Sykes's private life was complex: on the one hand she easily made numerous enduring friends, yet this wasn't reflected in the partners she chose over the years.

She began writing in the 1970s and in a 10-year period as a freelance writer, contributed many more articles on Aboriginal disadvantage and indigenous politics to various outlets, as well as film reviews and poetry.

She also worked as the education and publicity officer for the newly established Aboriginal Medical Service in Redfern. From 1975 to 1980, Sykes was an adviser on Aboriginal health and education to the NSW Health Commission and her first book of poetry, Love Poems and Other Revolutionary Acts, was published in 1979.

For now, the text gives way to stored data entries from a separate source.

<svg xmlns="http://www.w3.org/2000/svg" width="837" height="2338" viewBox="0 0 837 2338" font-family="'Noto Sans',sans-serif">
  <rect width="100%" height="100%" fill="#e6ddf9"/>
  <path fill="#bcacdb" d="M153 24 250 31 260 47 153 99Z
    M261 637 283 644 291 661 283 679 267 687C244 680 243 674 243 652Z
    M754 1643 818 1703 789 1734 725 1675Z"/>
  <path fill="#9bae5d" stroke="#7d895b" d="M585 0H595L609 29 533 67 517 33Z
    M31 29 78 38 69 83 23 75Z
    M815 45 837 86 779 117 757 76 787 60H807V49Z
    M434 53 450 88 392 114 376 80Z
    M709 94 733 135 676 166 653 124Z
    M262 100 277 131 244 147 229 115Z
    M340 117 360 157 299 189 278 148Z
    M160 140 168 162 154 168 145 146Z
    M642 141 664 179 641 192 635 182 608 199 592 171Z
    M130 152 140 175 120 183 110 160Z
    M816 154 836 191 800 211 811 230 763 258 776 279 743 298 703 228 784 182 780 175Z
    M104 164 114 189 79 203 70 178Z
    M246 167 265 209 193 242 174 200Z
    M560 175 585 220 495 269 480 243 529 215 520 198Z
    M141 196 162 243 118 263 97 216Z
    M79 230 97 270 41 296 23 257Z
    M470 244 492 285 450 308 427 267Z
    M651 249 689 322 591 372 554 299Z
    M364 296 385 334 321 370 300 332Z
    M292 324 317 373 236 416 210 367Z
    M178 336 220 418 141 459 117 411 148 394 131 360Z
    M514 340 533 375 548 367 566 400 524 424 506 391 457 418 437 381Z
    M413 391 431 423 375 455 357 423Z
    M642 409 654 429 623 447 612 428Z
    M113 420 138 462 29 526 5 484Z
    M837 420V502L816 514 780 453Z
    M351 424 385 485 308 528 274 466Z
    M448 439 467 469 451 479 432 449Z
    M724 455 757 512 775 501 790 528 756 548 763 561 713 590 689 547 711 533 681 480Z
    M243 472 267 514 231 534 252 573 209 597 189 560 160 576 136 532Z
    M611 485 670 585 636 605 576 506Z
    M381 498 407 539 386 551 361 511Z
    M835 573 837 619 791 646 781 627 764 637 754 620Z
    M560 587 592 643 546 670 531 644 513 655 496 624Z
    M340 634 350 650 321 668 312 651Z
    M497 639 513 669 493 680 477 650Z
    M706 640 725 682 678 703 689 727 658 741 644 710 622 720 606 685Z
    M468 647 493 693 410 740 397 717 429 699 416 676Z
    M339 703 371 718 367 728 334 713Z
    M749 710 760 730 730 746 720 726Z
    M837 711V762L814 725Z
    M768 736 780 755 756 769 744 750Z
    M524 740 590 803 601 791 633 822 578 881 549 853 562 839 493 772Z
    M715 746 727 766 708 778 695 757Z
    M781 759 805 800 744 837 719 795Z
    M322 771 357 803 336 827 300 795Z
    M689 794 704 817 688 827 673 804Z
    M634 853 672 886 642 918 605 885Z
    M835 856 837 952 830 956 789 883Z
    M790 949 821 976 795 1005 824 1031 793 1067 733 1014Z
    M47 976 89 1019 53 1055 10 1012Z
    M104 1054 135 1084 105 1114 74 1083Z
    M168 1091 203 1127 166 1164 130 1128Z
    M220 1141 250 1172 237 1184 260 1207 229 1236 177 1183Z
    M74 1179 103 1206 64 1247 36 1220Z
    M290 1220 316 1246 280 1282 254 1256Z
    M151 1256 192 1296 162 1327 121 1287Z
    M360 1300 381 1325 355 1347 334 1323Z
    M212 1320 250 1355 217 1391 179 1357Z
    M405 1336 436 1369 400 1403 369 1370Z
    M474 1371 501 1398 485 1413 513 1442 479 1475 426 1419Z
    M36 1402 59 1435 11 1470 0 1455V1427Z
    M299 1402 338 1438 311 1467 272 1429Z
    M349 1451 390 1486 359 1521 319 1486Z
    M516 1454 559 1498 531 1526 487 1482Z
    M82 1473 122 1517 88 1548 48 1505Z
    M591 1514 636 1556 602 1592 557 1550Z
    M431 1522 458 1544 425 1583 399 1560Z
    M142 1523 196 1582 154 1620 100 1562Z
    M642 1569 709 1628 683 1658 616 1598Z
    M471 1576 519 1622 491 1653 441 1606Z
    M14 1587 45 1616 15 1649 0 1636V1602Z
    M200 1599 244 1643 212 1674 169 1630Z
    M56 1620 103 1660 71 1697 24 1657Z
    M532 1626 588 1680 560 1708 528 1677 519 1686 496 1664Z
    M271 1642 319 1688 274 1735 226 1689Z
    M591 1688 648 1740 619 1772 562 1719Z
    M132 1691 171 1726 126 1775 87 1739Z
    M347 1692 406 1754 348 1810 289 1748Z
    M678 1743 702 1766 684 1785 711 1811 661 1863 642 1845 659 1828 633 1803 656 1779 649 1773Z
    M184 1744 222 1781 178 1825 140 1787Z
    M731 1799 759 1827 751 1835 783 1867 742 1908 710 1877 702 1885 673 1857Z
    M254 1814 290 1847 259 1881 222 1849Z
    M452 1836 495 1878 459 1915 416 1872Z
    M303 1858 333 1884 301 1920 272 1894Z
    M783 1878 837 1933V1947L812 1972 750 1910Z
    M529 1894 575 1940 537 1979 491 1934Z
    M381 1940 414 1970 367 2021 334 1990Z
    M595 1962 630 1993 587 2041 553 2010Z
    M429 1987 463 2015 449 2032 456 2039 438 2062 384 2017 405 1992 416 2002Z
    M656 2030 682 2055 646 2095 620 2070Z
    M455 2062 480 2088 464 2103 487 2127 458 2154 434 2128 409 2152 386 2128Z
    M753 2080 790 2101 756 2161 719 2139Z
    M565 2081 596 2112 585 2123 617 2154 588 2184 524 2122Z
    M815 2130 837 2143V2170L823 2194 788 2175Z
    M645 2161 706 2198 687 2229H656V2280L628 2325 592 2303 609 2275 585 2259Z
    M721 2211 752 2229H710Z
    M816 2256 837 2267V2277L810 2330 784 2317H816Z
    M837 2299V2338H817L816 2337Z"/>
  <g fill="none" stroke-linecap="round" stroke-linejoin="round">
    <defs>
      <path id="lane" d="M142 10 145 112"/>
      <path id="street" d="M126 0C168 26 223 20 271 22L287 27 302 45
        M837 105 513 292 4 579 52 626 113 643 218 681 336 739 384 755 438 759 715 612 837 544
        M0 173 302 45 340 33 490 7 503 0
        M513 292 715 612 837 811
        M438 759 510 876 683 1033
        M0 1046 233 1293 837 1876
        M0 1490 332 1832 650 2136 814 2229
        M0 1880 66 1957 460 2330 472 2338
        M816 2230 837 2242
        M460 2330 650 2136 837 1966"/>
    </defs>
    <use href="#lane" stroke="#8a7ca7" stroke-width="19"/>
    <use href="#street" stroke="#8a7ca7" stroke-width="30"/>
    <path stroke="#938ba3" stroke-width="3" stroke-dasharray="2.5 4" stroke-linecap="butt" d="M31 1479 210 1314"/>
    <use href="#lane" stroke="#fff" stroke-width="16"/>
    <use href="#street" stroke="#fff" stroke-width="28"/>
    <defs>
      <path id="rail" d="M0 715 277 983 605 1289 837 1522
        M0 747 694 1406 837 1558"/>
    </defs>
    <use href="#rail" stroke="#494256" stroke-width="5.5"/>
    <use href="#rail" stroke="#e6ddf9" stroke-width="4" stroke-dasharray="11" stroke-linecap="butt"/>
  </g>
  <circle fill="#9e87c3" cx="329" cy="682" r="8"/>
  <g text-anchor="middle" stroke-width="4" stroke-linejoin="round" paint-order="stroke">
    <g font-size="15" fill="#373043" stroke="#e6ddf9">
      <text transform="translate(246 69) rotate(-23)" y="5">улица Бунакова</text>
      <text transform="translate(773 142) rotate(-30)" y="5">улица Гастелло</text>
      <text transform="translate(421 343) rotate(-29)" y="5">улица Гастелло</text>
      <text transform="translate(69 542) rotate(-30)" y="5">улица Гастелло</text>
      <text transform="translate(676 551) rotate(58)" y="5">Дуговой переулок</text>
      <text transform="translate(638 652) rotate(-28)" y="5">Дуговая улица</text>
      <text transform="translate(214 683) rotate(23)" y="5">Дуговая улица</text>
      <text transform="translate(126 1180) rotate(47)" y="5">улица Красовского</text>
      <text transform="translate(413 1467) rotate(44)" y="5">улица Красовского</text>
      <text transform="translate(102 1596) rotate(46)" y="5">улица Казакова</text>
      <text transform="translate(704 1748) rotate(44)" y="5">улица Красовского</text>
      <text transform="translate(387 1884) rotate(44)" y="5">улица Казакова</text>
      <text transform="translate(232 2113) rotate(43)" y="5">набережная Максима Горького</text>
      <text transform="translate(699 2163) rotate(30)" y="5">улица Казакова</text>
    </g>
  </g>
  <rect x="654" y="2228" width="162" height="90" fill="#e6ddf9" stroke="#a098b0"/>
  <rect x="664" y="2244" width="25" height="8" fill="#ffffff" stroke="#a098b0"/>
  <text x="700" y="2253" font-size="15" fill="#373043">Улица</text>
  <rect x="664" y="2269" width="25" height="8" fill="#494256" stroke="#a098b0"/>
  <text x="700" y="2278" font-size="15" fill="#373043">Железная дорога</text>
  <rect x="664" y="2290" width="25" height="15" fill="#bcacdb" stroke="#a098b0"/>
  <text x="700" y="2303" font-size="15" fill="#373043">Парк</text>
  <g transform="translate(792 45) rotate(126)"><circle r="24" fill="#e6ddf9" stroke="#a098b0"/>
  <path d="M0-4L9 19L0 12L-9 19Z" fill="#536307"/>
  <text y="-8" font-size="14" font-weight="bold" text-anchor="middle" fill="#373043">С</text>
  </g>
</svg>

In 1981, she ghosted the award-winning autobiography of well-known NSW indigenous social worker, Mum (Shirl) Smith. That year, aged 38, Sykes went off to Harvard with her young daughter in tow and completed her master's degree in a year, followed by a PhD in Aboriginal education in a further two years. Her son Russel, now a psychologist, initially stayed in Sydney and looked after the family home but then joined his mother at Harvard, where he, too, studied for a year.

She returned to Australia from Harvard determined to create more educational opportunities for others and devoted herself to being a proactive voice for indigenous Australians.

Despite her achievement at Harvard, which considered her worthy of an academic appointment, she found it difficult to attract a similar appointment in Australia until she gained a creative writing appointment at Macquarie University. She went on to be a consultant to several government departments, including the NSW Department of Corrective Services and the Royal Commission into Aboriginal Deaths in Custody.

Sykes's honesty, bravery, charm and charisma touched many. One of these, David Bardas, the former owner of the Sportsgirl stores, has offered to commission a portrait of Sykes to be hung in the National Portrait Gallery to honour her place in Australian history.

Bardas's late wife, Sandra (nee Smorgon), also an early member of the Black Women's Action in Education Foundation, befriended Sykes in the 1970s.

Together they were involved in the Greenhill's Foundation op-shop and, with the late Hyllus Maris, encouraged the founding of Worawa Aboriginal College, Victoria's only independent institution for indigenous education.

Bardas recalled visiting Sykes on the campus at Harvard: ''We were staying at the nearby Ritz Carlton Hotel and Bobbi thought it was very funny when we were refused entry to the bar, because Sandra was wearing jeans and not because she [Sykes] was an unwelcome black woman.''

Sykes suffered a stroke at her unit in Redfern in November 2002 but was not found until the next day, when she failed to make an appointment.

Her son, Russel, said she was immensely frustrated to be left paralysed on one side and unable to walk.

She is survived by Russel, daughter Naomi and grandchildren Lauren, Mason and Chez.